According to Stephen Rose of the Georgetown University Center on Education and the Workforce, fewer people live today in middle-class households with incomes between $35,000 and $105,000, while the percentage of households making less than $35,000 has remained the same. Where did the missing households go? They became richer. In the past three decades, the percentage of households making more than $105,000 in inflation-adjusted dollars doubled to 24% from 11%.

Even more importantly, the global surge in growth spread wealth from the rich to the poor countries, creating greater equality in global markets than ever before. Throughout this period, developing countries grew two and even three times faster than developed countries. As a result, the share of world GDP held by emerging markets increased to 22% from 13%, while the U.S. share remained steady at approximately 26%. The “Great Expansion” created a global middle class of some 600 million-800 million people in China, India, Brazil and other developing countries.

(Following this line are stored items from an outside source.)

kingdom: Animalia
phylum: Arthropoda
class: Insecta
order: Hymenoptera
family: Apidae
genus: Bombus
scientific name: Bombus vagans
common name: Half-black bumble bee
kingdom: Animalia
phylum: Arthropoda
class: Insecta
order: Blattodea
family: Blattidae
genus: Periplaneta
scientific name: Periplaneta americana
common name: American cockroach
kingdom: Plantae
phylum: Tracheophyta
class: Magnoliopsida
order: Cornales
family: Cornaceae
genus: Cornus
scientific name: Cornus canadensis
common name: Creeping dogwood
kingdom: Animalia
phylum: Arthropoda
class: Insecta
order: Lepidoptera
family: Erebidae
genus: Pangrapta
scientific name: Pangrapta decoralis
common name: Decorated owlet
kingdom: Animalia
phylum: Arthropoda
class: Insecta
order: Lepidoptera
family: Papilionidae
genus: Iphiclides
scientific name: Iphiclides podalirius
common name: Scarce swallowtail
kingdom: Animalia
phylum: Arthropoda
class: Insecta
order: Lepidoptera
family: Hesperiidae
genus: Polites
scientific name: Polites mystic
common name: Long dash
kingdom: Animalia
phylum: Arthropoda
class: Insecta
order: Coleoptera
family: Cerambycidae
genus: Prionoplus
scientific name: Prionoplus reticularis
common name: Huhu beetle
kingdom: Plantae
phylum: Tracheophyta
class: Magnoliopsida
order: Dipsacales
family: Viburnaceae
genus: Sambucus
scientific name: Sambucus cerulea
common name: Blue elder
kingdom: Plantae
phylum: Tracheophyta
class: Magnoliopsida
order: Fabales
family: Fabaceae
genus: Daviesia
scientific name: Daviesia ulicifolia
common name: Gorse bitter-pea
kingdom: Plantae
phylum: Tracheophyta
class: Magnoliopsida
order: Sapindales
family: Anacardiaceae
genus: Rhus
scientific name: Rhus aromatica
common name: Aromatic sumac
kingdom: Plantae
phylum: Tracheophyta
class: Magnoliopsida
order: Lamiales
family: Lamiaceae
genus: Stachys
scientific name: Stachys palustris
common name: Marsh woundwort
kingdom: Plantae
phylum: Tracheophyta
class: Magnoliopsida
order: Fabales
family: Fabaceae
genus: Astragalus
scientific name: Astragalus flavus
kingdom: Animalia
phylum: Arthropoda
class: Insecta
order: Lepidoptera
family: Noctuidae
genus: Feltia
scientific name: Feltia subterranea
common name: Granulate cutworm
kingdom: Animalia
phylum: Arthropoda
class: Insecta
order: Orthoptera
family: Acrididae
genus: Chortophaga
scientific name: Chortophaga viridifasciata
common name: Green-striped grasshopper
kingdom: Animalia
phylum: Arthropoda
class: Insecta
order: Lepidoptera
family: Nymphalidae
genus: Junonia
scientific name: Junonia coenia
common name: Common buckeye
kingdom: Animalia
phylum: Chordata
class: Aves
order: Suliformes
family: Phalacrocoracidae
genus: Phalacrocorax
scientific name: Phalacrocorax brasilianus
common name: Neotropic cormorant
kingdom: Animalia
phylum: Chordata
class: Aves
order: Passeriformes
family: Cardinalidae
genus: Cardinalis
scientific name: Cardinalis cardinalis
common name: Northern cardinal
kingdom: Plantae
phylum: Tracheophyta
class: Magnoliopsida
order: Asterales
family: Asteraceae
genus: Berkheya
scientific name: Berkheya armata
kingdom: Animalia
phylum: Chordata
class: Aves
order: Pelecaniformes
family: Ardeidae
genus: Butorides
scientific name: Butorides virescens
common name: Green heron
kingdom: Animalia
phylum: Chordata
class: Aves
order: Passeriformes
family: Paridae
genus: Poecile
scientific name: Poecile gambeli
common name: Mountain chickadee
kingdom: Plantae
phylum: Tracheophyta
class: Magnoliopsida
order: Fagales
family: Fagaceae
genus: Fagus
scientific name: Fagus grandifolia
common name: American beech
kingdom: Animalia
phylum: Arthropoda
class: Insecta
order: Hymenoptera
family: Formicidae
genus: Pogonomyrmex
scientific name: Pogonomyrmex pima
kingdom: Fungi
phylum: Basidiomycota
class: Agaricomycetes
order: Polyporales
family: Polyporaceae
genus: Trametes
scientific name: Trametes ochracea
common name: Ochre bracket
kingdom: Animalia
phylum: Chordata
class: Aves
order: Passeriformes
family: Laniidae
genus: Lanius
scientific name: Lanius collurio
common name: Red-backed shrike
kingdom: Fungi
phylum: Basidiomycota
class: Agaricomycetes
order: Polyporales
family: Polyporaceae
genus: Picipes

What were the policy trends that produced this Great Expansion? Precisely the free-market policies of deregulation and lower marginal income-tax rates that Mr. Obama decries.

HKO Comments:

Capitalism replaced the feudal societies where capital was allocated based on rank and privilege with an allocation based on merit, innovation, and often, luck.  We may decry the impact of luck, but it is more fair than rank, privilege,  or social class. The re-emergence of a more state controlled economy is in a very real sense a return to allocating capital based on privilege and power as opposed to individual merit and freedom. By overreacting to a short period of correction and adjustment this administration risks damaging the very best system for achieving the objectives he claims to value so highly.